Petit à petit, le populisme prend sa place dans les officines du gouvernement.

Il est vrai de dire que les libéraux de Brian Gallant méritent une part du blâme dans ce dossier puisqu’ils ont choisi de taire les chiffres connus depuis mars. Pire encore, les libéraux ne semblent pas encore revenus de leur défaite et encore moins de leurs vacances de Noël. Pas un mot sur ce dossier ni sur les autres sujets qui méritent notre attention.

Une fois les libéraux blâmés, il convient de dire que le gouvernement conservateur doit assumer l’entière responsabilité de sa décision. Blaine Higgs avait d’autres options que celle qu’il a choisie. Il aurait dû ouvrir un dialogue avec Ottawa et lui fournir des formules alternatives. Le gouvernement fédéral a raison de dire que c’est la province elle-même qui a postulé pour les Jeux et que c’est donc au gouvernement provincial de fournir un plan de relance, ce qu’il n’a pas fait. On peut facilement croire ici que Higgs n’a jamais voulu de cet important événement.

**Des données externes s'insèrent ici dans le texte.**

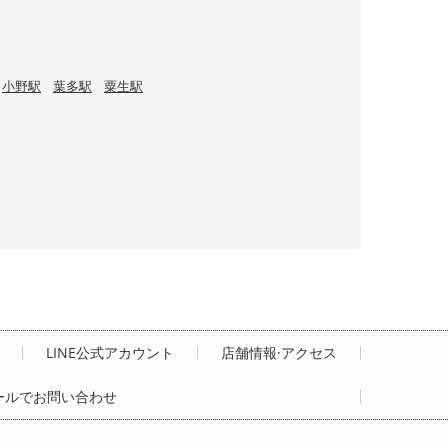
小野駅
葉多駅
粟生駅
LINE公式アカウント
店舗情報·アクセス
ールでお問い合わせ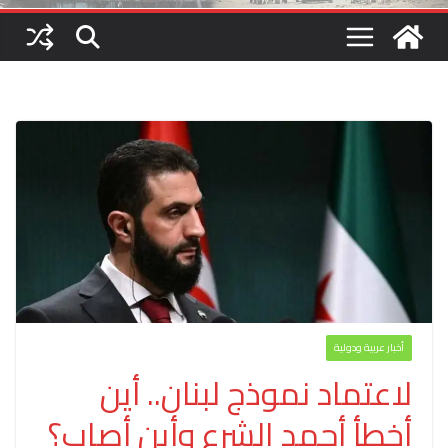
أخبار عربية ودولية
لاعتماد نموذج لبنان.. أين
أخطأ أحمد الشرع وأين أصاب؟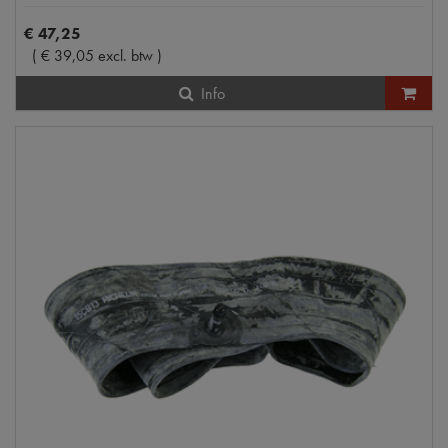
€
47
,
25
(
€
39
,
05
excl. btw
)
Info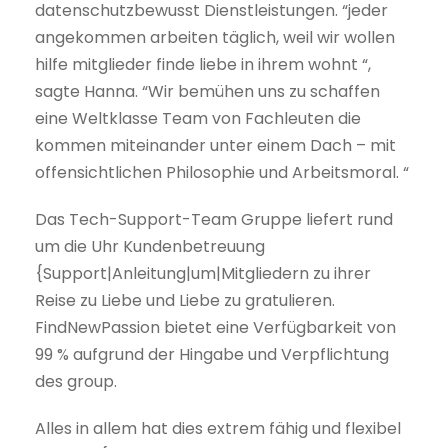
datenschutzbewusst Dienstleistungen. “jeder
angekommen arbeiten täglich, weil wir wollen
hilfe mitglieder finde liebe in ihrem wohnt “,
sagte Hanna. “Wir bemühen uns zu schaffen
eine Weltklasse Team von Fachleuten die
kommen miteinander unter einem Dach – mit
offensichtlichen Philosophie und Arbeitsmoral. “
Das Tech-Support-Team Gruppe liefert rund
um die Uhr Kundenbetreuung
{Support|Anleitung|um|Mitgliedern zu ihrer
Reise zu Liebe und Liebe zu gratulieren.
FindNewPassion bietet eine Verfügbarkeit von
99 % aufgrund der Hingabe und Verpflichtung
des group.
Alles in allem hat dies extrem fähig und flexibel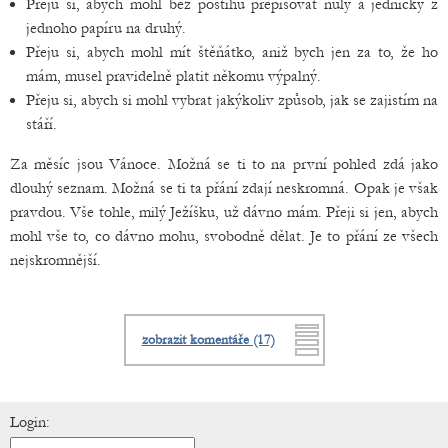
Přeju si, abych mohl bez postihu přepisovat nuly a jedničky z
jednoho papíru na druhý.
Přeju si, abych mohl mít štěňátko, aniž bych jen za to, že ho
mám, musel pravidelně platit někomu výpalný.
Přeju si, abych si mohl vybrat jakýkoliv způsob, jak se zajistím na
stáří.
Za měsíc jsou Vánoce. Možná se ti to na první pohled zdá jako
dlouhý seznam. Možná se ti ta přání zdají neskromná. Opak je však
pravdou. Vše tohle, milý Ježíšku, už dávno mám. Přeji si jen, abych
mohl vše to, co dávno mohu, svobodně dělat. Je to přání ze všech
nejskromnější.
zobrazit komentáře (17)
Login: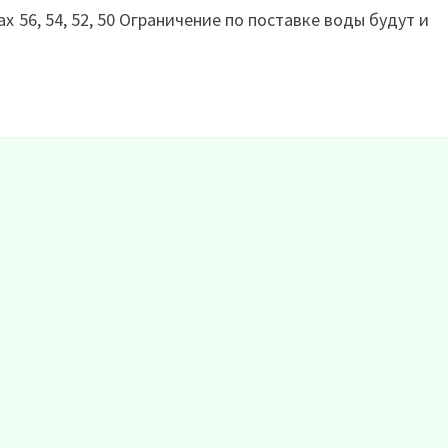
 56, 54, 52, 50 Ограничение по поставке воды будут и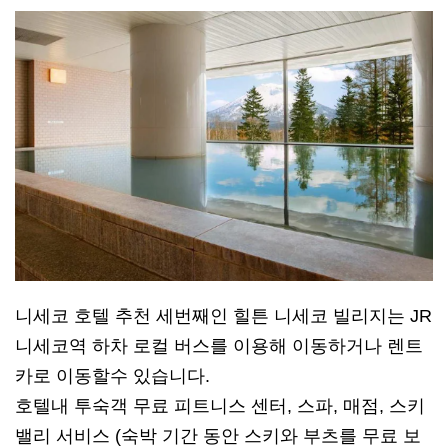
니세코 호텔 추천 세번째인 힐튼 니세코 빌리지는 JR
니세코역 하차 로컬 버스를 이용해 이동하거나 렌트
카로 이동할수 있습니다.
호텔내 투숙객 무료 피트니스 센터, 스파, 매점, 스키
밸리 서비스 (숙박 기간 동안 스키와 부츠를 무료 보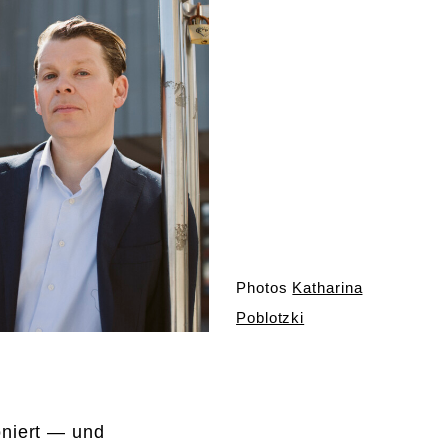
Photos
Katharina
Poblotzki
oniert — und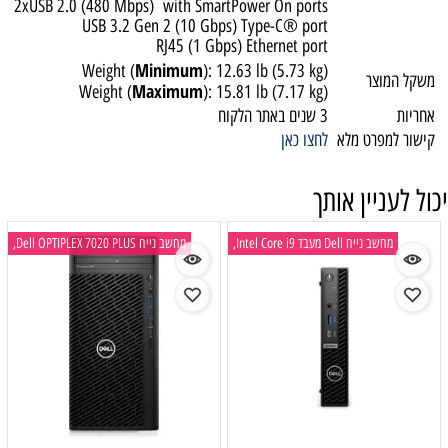
2xUSB 2.0 (480 Mbps) with SmartPower On ports
USB 3.2 Gen 2 (10 Gbps) Type-C® port
RJ45 (1 Gbps) Ethernet port
Minimum
Weight (
): 12.63 lb (5.73 kg)
שקל המוצר
Maximum
Weight (
): 15.81 lb (7.17 kg)
חריות
3 שנים באתר הלקוח
ישור למפרט מלא
לחצו כאן
ול לעניין אותך
מחשב נייח Dell מעבד Intel Core i9,
מחשב נייח Dell OPTIPLEX 7020 PLUS,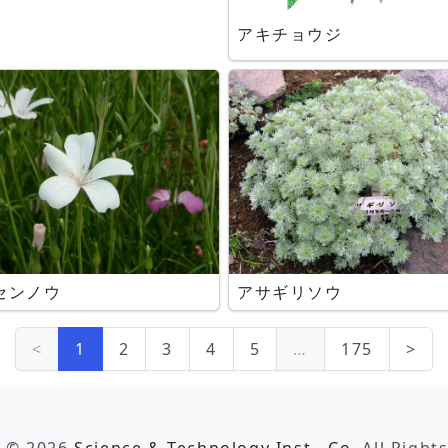
アキチョウジ
センノウ
アサギリソウ
<
1
2
3
4
5
…
175
>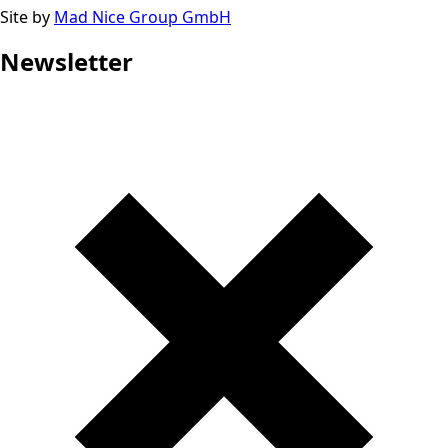
Site by
Mad Nice Group GmbH
Newsletter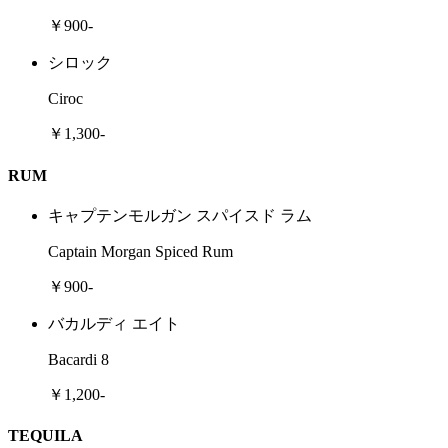
￥900-
シロック
Ciroc
￥1,300-
RUM
キャプテンモルガン スパイスド ラム
Captain Morgan Spiced Rum
￥900-
バカルディ エイト
Bacardi 8
￥1,200-
TEQUILA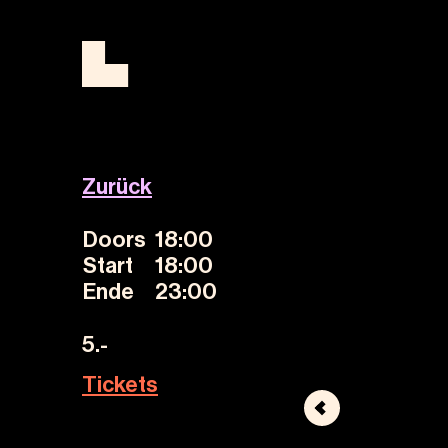
Zurück
Doors
18:00
Start
18:00
Ende
23:00
5.-
Tickets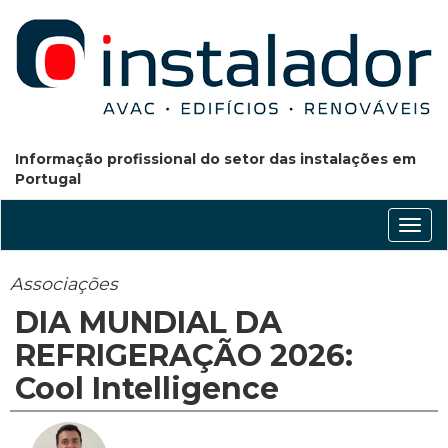
Informação profissional do setor das instalações em
Portugal
Conm
nave
Associações
DIA MUNDIAL DA
REFRIGERAÇÃO 2026:
Cool Intelligence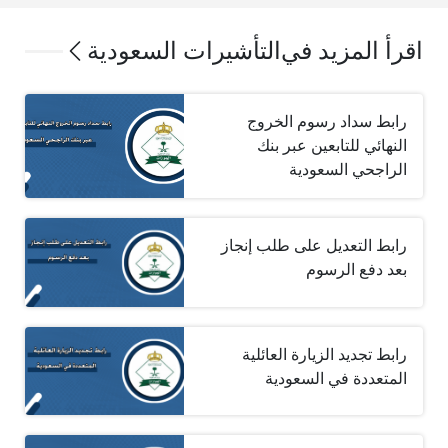
اقرأ المزيد في
التأشيرات السعودية
رابط سداد رسوم الخروج
النهائي للتابعين عبر بنك
الراجحي السعودية
رابط التعديل على طلب إنجاز
بعد دفع الرسوم
رابط تجديد الزيارة العائلية
المتعددة في السعودية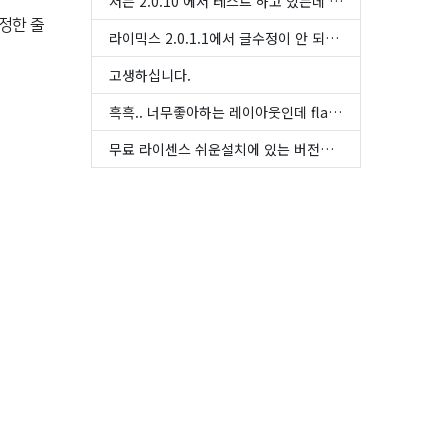
저는 2.0.10 에서 테스트 하고 있는데 리프레시 되는 문제는 해결한 것 같습니다. 저도 다시 확인해 보겠습니다
지정한 줄
라이믹스 2.0.1.1에서 글수정이 안 되는 버그가 있습니다. 수정버튼을 눌러도 그냥 리프래쉬만 되고 본문에 ...
고생하십니다.
흑흑.. 너무좋아하는 레이아웃인데 flat5.. 업데이트조금만 되었으면너무좋을것같아요 아직도이만한 레이아...
무료 라이센스 쉬운설치에 있는 버전이 이 버전하고 많이 차이가 납니다.... ㅠㅠ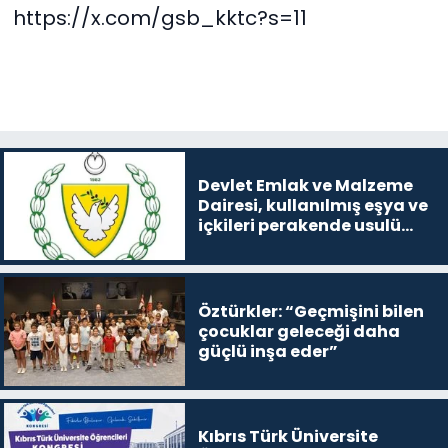
https://x.com/gsb_kktc?s=11
Devlet Emlak ve Malzeme
Dairesi, kullanılmış eşya ve
içkileri perakende usulü
satışa çıkaracak
Öztürkler: “Geçmişini bilen
çocuklar geleceği daha
güçlü inşa eder”
Kıbrıs Türk Üniversite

Ce qui est davantage inquiétant dans cette histoire, c’est la méthode cavalière avec laquelle Higgs a agi dans ce dossier. Rappelons-nous que toutes les décisions qu’il a prises depuis son accession au pouvoir n’ont été que des annulations. On annule des projets d’infrastructures tels la route 11 et le Musée du Nouveau-Brunswick, on annule des constructions scolaires et d’édifices publics, on annule les directives de bonnes nutritions dans les écoles. On tente maladroitement d’annuler les droits des francophones (ce qui serait arrivé, n’eût été l’intervention de Bernard Lord). Cependant, rien de proactif. Aucune nouvelle initiative.

Si à court terme, les politiques négatives répondent à l’appétit des électeurs populistes de droite, elles auront l’effet contraire quand on réalisera le vide créé par l’absence de politiques progressistes par ce gouvernement. Il n’y a absolument rien de bon pour les francophones dans tout ce que fait ce gouvernement.

D’abord, reconnaissons que Blaine Higgs est le plus mauvais des négociateurs que la province ait eu comme premier ministre. Il considère le gouvernement fédéral comme notre ennemi alors que nous en avons besoin plus que jamais. Plus inquiétant encore, si on doit reconnaître que Higgs est loin d’être dépourvu d’intelligence, il faut admettre que celle-ci est étroite, absente d’un sens critique et sans culture générale. S’il sait lire une colonne de chiffres, il gagnerait à améliorer ses connaissances en lisant des ouvrages comme L’Acadie perdue, de Michel Roy, et Discours aux électeurs de Bristol, d’Edmund Burke, le père du conservatisme moderne.